Extracted data ▸

· · · · · · ·

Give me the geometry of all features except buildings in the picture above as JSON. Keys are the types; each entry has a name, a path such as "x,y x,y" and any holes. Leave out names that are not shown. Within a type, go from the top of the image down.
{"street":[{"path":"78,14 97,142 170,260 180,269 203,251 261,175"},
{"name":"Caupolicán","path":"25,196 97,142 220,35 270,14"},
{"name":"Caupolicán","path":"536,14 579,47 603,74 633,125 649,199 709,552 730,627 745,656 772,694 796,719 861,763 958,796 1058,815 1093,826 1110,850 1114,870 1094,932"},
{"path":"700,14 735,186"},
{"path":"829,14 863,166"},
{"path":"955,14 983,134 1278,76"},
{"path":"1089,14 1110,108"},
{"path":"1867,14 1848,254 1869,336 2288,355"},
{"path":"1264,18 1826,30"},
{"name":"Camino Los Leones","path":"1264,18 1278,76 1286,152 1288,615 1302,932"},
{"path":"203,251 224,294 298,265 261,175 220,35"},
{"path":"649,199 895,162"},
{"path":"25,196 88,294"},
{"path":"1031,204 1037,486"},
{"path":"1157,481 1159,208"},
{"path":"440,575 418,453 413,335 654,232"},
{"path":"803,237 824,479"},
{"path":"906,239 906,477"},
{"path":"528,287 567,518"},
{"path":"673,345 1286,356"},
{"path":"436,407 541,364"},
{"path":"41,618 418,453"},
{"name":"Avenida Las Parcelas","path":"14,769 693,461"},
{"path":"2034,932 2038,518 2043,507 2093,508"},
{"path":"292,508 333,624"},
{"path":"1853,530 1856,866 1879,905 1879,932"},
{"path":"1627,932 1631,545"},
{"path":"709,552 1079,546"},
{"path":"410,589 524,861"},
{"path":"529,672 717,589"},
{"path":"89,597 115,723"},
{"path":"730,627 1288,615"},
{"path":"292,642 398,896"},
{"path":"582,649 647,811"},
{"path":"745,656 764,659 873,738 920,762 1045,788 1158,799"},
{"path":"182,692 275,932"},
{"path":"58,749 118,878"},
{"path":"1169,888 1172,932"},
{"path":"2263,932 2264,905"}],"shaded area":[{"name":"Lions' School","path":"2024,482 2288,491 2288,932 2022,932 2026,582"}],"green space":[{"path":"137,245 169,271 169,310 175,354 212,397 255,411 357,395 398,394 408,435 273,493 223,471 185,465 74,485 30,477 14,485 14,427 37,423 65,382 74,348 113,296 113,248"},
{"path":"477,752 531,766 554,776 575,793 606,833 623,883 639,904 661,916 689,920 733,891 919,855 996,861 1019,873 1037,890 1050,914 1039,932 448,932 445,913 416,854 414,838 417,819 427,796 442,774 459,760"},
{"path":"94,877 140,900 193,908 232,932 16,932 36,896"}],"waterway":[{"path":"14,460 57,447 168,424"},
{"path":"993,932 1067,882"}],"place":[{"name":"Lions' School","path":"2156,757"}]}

· · · · · · ·

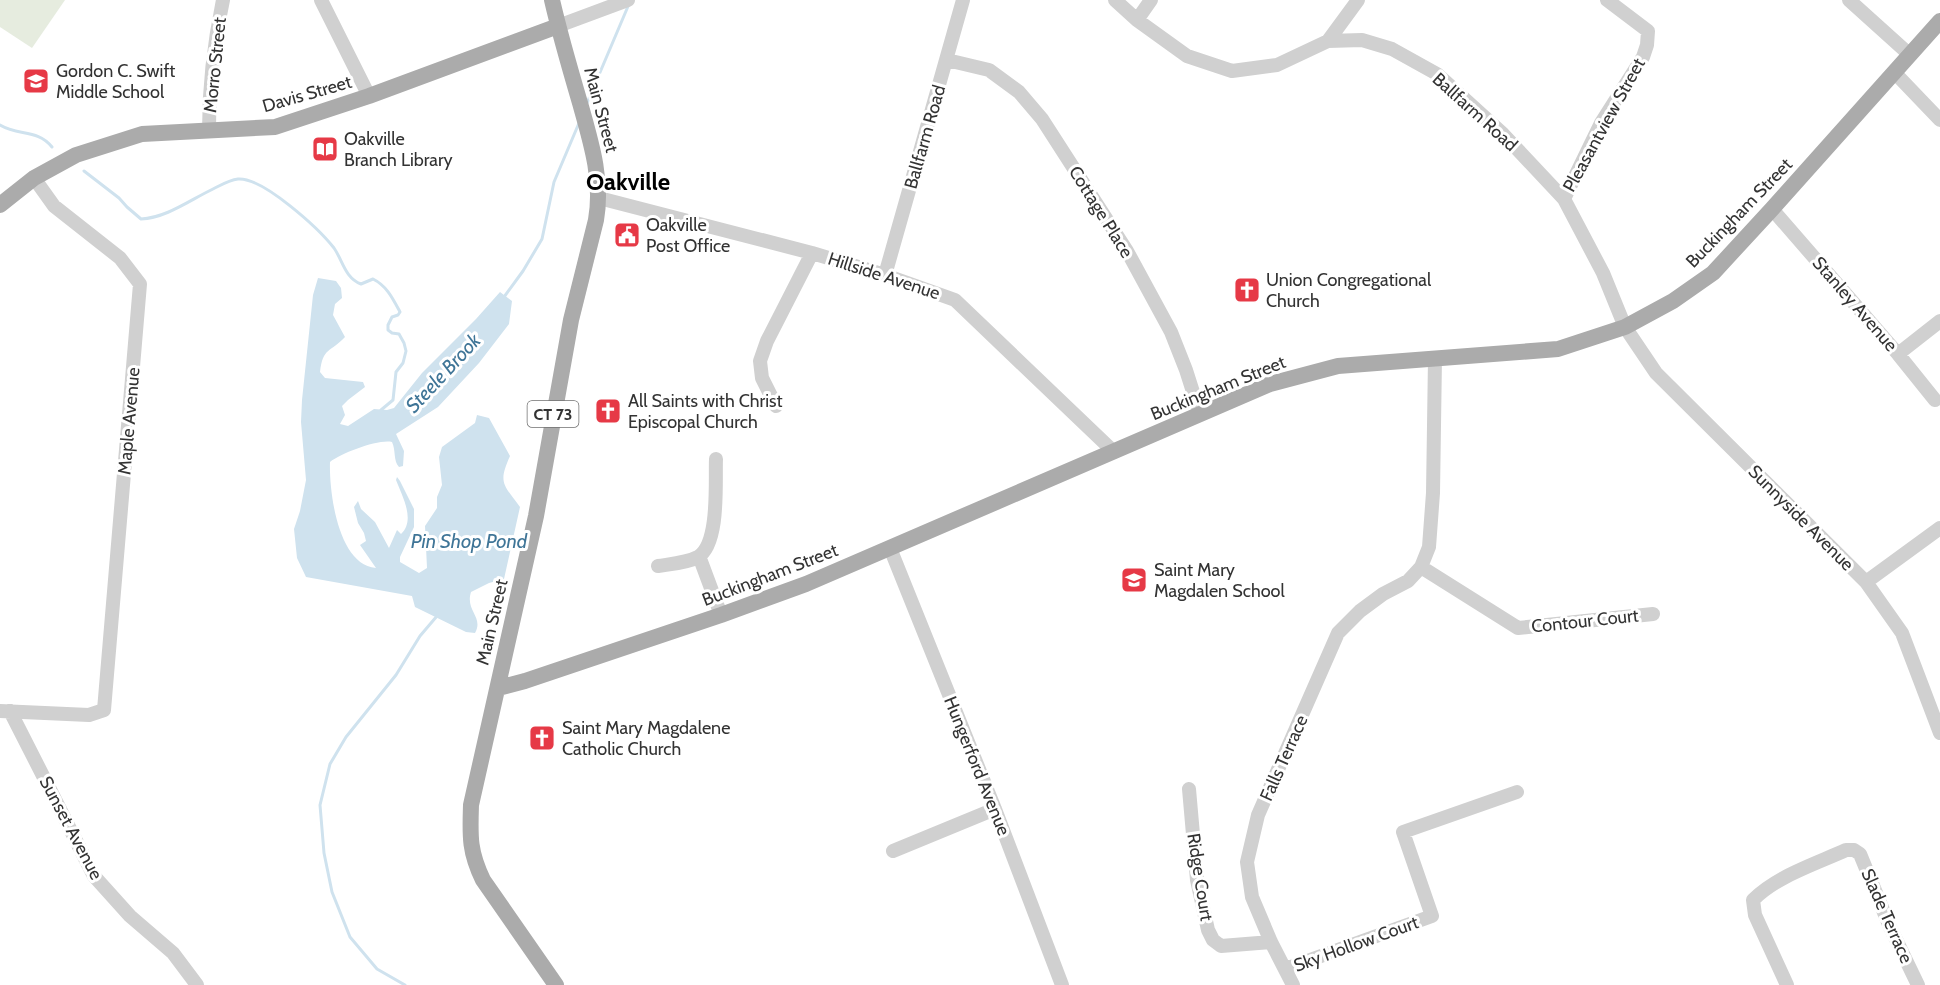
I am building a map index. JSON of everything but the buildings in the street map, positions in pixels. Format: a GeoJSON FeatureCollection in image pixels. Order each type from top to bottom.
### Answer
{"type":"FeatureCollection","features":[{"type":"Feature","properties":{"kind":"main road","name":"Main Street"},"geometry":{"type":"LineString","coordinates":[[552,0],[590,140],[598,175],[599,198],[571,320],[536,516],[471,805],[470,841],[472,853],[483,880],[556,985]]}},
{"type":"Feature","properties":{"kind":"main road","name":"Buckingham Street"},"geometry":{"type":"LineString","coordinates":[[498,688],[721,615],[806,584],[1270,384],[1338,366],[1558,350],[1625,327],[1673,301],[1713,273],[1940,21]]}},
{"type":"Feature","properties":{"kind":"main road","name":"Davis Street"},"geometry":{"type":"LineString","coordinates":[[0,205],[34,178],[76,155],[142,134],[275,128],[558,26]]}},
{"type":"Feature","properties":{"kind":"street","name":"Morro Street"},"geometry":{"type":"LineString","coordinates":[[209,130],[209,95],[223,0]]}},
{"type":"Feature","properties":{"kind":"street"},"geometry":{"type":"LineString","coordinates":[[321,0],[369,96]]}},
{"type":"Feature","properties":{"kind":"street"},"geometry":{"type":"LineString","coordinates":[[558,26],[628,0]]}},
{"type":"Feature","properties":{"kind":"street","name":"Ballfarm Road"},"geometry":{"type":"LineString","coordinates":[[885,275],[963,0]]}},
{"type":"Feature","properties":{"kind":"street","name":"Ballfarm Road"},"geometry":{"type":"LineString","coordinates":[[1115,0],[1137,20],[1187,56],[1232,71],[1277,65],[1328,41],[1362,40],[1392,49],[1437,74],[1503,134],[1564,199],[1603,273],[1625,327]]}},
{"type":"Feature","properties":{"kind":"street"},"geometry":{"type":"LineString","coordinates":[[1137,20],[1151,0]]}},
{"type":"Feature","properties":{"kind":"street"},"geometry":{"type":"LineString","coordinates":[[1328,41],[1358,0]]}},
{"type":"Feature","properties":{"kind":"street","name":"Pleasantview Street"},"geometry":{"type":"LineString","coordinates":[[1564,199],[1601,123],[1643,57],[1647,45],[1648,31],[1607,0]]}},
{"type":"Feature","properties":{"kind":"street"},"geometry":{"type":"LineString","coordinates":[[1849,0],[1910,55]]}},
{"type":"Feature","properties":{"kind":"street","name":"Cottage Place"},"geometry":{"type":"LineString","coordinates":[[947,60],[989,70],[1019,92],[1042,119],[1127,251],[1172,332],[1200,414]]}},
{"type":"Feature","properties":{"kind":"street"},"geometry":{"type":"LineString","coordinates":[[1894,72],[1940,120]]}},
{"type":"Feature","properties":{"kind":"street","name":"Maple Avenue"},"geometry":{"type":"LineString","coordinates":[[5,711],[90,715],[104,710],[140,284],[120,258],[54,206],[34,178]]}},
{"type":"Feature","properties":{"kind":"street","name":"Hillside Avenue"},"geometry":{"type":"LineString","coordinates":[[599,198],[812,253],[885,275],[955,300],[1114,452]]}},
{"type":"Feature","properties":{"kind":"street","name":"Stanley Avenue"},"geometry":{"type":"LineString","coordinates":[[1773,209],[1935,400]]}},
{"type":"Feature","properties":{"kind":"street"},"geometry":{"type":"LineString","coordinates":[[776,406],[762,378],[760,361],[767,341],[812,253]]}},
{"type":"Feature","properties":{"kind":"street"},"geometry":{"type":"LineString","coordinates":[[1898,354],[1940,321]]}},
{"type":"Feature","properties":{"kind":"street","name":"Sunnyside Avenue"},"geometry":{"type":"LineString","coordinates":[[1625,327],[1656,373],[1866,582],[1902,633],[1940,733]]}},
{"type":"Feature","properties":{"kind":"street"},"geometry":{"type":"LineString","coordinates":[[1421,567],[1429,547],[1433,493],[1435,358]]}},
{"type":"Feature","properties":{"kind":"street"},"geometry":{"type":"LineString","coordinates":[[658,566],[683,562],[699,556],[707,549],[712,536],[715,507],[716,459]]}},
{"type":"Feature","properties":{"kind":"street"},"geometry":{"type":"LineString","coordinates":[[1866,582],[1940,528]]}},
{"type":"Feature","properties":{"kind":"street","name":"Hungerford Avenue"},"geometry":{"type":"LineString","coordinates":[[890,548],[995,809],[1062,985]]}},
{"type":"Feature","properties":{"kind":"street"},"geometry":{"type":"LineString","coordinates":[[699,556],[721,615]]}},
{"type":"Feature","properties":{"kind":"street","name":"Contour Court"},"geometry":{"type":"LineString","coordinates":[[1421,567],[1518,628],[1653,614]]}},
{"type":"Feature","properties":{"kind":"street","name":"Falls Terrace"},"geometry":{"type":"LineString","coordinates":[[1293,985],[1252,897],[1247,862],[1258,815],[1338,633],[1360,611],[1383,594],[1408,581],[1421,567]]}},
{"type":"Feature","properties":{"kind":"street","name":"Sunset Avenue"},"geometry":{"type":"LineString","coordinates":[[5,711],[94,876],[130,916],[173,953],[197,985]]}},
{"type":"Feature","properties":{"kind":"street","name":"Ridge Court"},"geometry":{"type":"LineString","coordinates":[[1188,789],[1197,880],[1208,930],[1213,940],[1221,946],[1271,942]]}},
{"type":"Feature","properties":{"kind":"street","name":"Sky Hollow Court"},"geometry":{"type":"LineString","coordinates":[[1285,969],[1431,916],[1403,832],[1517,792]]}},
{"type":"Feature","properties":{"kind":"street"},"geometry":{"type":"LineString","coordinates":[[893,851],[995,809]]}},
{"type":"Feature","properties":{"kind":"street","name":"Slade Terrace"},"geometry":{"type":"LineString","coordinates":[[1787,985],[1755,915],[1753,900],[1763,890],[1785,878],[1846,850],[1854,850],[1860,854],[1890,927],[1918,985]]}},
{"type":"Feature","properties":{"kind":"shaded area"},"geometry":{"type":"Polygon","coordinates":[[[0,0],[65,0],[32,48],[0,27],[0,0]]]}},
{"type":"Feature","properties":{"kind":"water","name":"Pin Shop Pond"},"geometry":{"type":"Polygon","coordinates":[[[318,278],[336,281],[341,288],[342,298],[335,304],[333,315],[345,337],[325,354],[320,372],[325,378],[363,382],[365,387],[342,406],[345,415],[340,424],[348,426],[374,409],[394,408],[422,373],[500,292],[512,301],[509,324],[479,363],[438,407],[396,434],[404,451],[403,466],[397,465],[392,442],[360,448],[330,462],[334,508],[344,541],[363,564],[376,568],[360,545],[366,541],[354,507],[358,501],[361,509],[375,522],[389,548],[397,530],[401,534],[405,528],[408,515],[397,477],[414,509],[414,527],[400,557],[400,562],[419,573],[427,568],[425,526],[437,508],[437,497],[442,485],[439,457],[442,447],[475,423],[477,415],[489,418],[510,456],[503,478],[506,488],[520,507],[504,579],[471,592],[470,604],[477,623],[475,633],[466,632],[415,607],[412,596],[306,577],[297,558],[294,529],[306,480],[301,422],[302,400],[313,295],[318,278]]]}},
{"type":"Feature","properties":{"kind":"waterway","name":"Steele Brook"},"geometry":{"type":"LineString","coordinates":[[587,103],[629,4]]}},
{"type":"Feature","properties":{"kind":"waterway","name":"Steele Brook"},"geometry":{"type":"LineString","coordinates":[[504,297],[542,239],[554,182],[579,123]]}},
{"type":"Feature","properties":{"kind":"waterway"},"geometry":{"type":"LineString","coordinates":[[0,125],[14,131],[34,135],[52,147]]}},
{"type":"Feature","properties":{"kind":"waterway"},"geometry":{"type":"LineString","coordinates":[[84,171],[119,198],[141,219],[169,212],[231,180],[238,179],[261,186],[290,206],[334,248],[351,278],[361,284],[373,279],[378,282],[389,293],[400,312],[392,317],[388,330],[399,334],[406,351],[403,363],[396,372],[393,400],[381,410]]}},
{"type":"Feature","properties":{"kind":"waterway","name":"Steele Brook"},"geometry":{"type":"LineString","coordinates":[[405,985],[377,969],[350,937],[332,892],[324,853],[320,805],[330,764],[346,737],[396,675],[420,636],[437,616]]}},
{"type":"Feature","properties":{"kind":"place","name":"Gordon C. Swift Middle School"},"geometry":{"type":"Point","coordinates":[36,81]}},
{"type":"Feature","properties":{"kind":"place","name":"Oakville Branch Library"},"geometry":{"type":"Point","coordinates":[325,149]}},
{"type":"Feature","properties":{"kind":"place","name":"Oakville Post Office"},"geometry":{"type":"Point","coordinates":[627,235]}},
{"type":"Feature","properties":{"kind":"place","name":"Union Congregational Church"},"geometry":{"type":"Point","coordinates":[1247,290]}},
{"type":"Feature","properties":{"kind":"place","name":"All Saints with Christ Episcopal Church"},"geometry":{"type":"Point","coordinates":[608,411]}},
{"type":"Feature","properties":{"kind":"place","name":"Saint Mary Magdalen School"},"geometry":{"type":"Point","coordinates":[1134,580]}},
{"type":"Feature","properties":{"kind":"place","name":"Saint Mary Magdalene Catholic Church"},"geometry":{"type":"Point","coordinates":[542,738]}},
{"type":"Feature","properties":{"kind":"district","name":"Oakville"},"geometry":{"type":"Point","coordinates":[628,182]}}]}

· · · · · · ·

Your task ▸
The expected answer is one number: how many lines above contain "image".

Output of the task ▸
2